**Passage provided:**
— start —

Yellow Cake with Caramel Buttercream
This Yellow Cake with Caramel Buttercream recipe makes a moist, tender cake that is filled and frosted with a luscious caramel buttercream!
This cake is pure, simple, and easy, yet still utterly delicious and impressive. I made it for my Aunt Lori’s birthday. At this point in my baking life, I know the flavor favorites of most of my family and friends. It’s become one of those things that I absolutely love knowing about people because it feels like a little window into their souls. Knowing the right flavors to make them happy makes me feel like I know someone better, or something.
It’s something I try to ask people about, mostly because I’m curious. I love knowing someone’s favorite flavor of frosting, what kind of cake they prefer, and the baked good from childhood that makes them happiest. It’s the little things, and almost everyone has a favorite. Bonus – if I ever feel the need to bake someone a birthday cake, or show a little gratitude, or just feel like spread the baking love, I know what someone will like. No one wants to bring vanilla cake to a party where everyone wants chocolate.
And I know from years of making her birthday cake, my aunt has favorites. Usually, her birthday cake has something to do with s’mores, vanilla, or caramel. This year, I combined the latter two to create a cake that she’d love.

— end —

**Entries:**
— start —

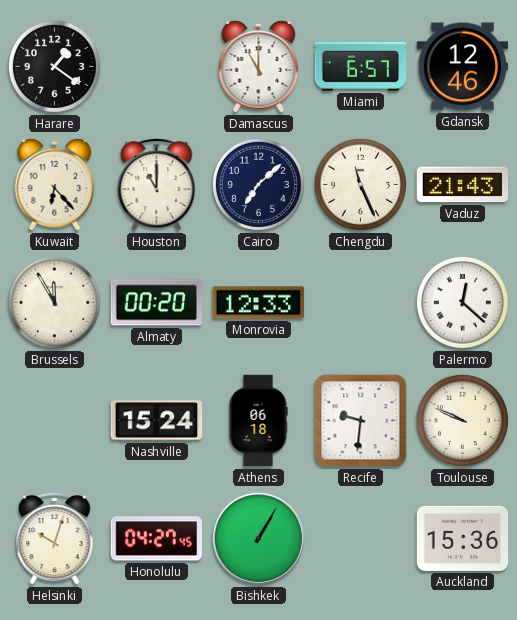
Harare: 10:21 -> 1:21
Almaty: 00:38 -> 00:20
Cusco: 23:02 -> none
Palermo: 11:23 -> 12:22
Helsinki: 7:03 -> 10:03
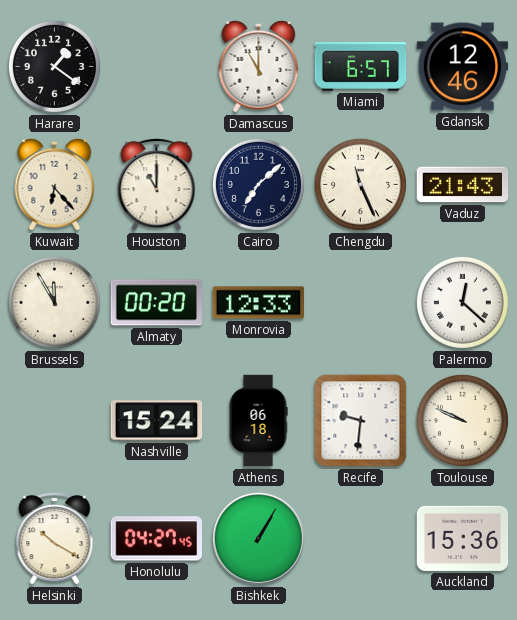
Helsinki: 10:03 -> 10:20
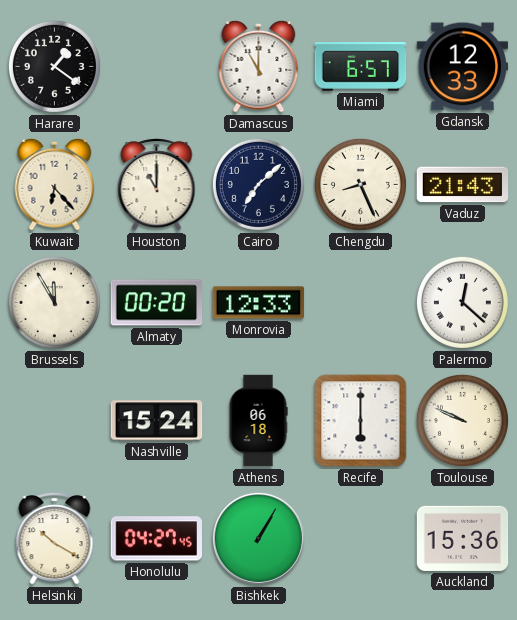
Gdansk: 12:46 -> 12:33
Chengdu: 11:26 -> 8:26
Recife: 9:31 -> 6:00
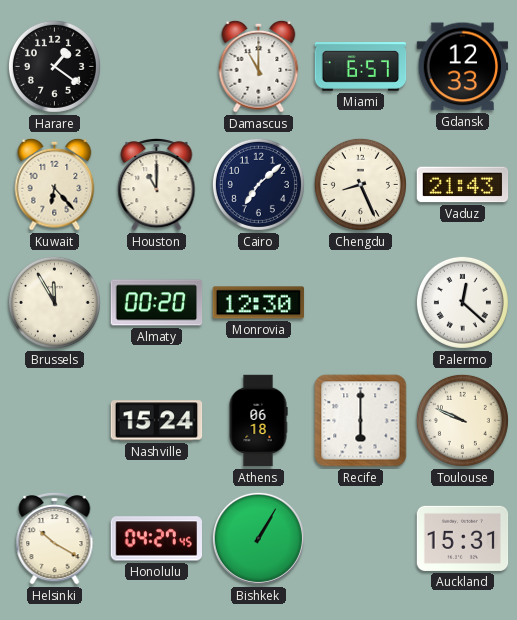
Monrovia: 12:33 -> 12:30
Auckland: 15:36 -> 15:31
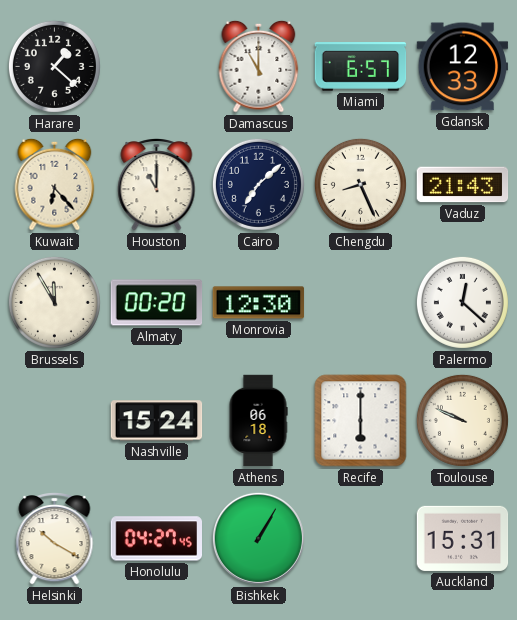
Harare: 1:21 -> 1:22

— end —
— start —

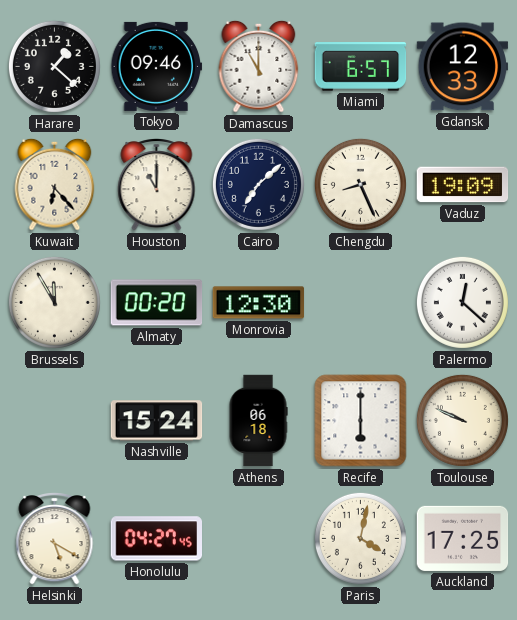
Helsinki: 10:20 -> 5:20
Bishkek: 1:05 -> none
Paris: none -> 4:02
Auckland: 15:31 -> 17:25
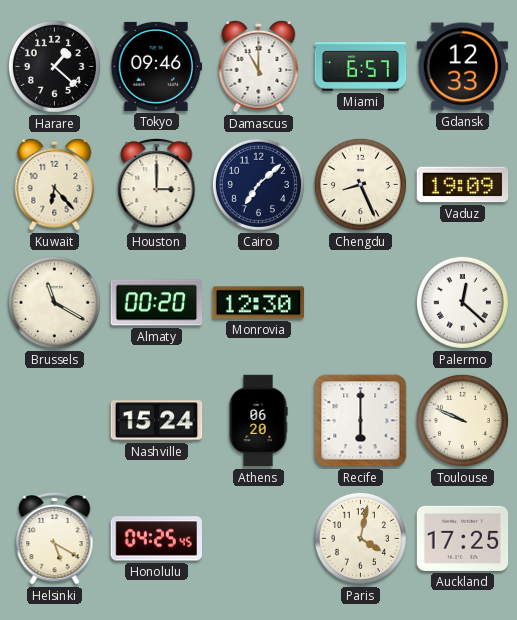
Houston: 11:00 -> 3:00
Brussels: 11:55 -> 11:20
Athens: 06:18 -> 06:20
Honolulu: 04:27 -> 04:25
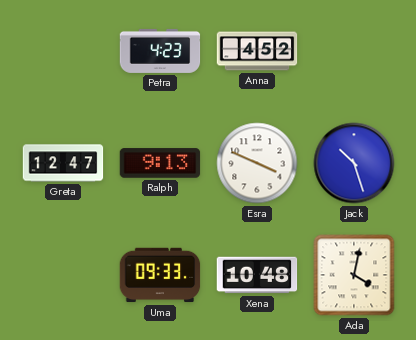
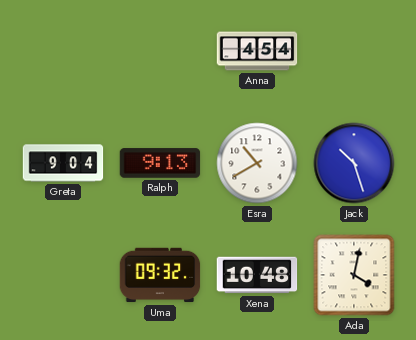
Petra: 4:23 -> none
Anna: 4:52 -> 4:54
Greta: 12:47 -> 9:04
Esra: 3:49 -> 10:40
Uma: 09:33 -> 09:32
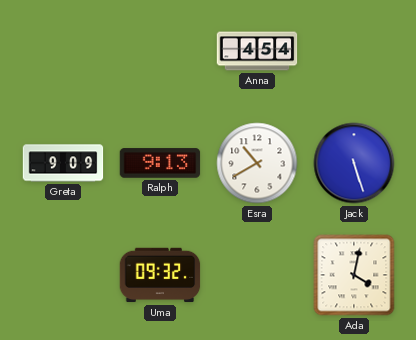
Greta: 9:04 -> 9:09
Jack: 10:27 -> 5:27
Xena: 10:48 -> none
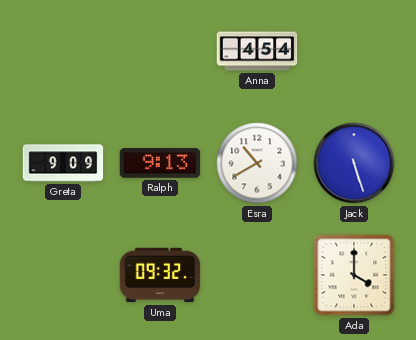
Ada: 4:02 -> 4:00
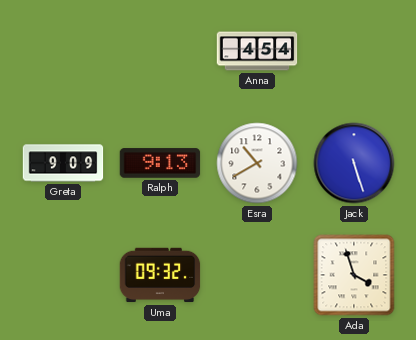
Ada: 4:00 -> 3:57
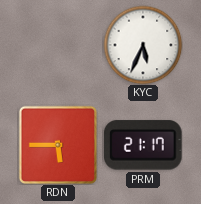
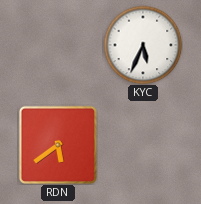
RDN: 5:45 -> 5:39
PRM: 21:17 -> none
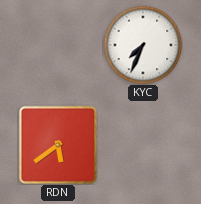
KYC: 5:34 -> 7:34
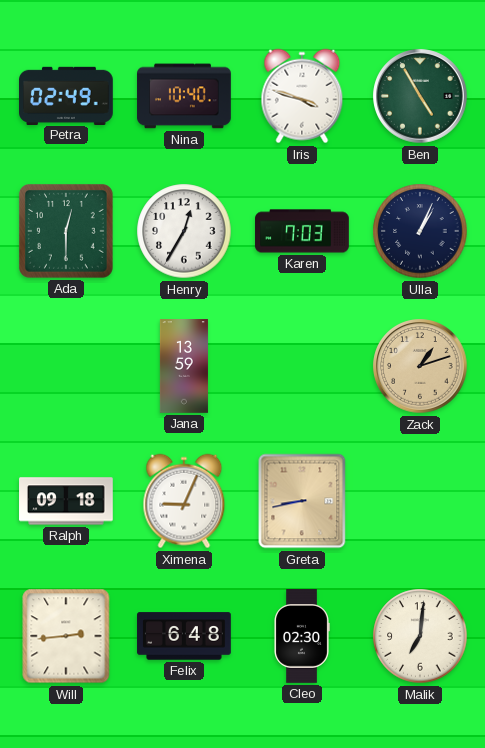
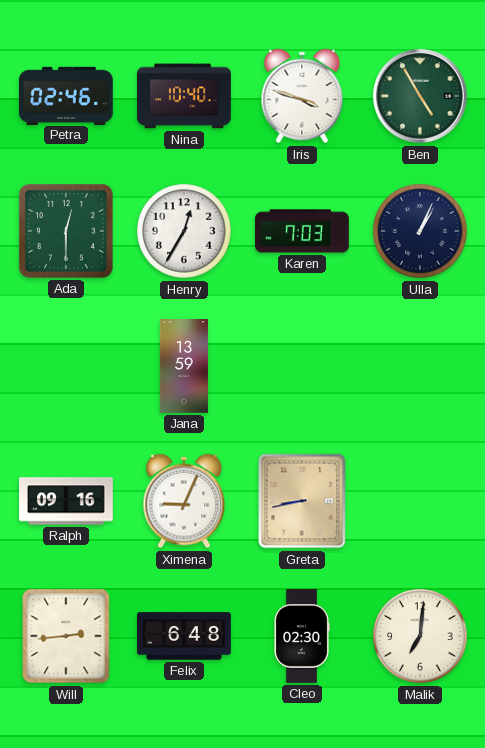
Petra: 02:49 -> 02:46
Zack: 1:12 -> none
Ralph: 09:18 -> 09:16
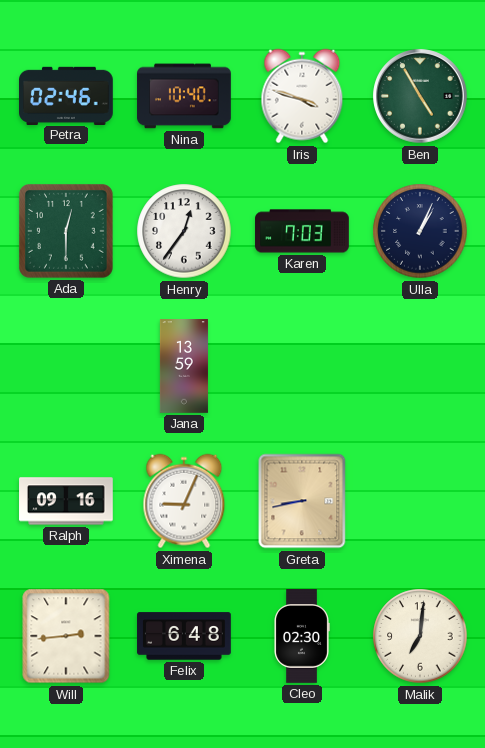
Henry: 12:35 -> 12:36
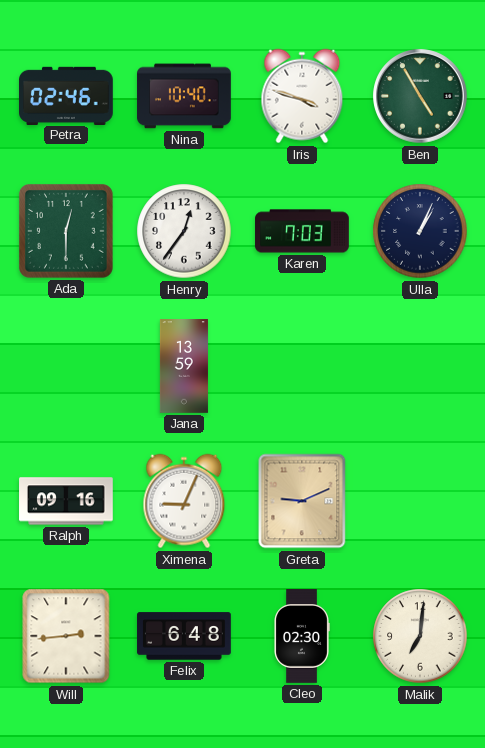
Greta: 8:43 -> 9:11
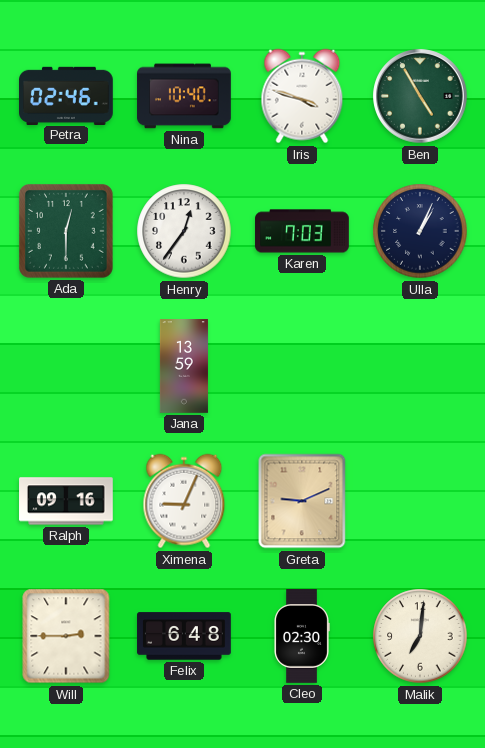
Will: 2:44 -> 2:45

— end —

**What to do:**
(1) From the yellow cake post, copy out the passage that begins with the words "It’s something I" and ends after "everyone wants chocolate.".
(2) In the yellow cake post, which two flavors were combined this year to make the aunt's birthday cake?
The rows have nothing to do with this.

**The responses:**
(1)
It’s something I try to ask people about, mostly because I’m curious. I love knowing someone’s favorite flavor of frosting, what kind of cake they prefer, and the baked good from childhood that makes them happiest. It’s the little things, and almost everyone has a favorite. Bonus – if I ever feel the need to bake someone a birthday cake, or show a little gratitude, or just feel like spread the baking love, I know what someone will like. No one wants to bring vanilla cake to a party where everyone wants chocolate.

(2) Vanilla and caramel.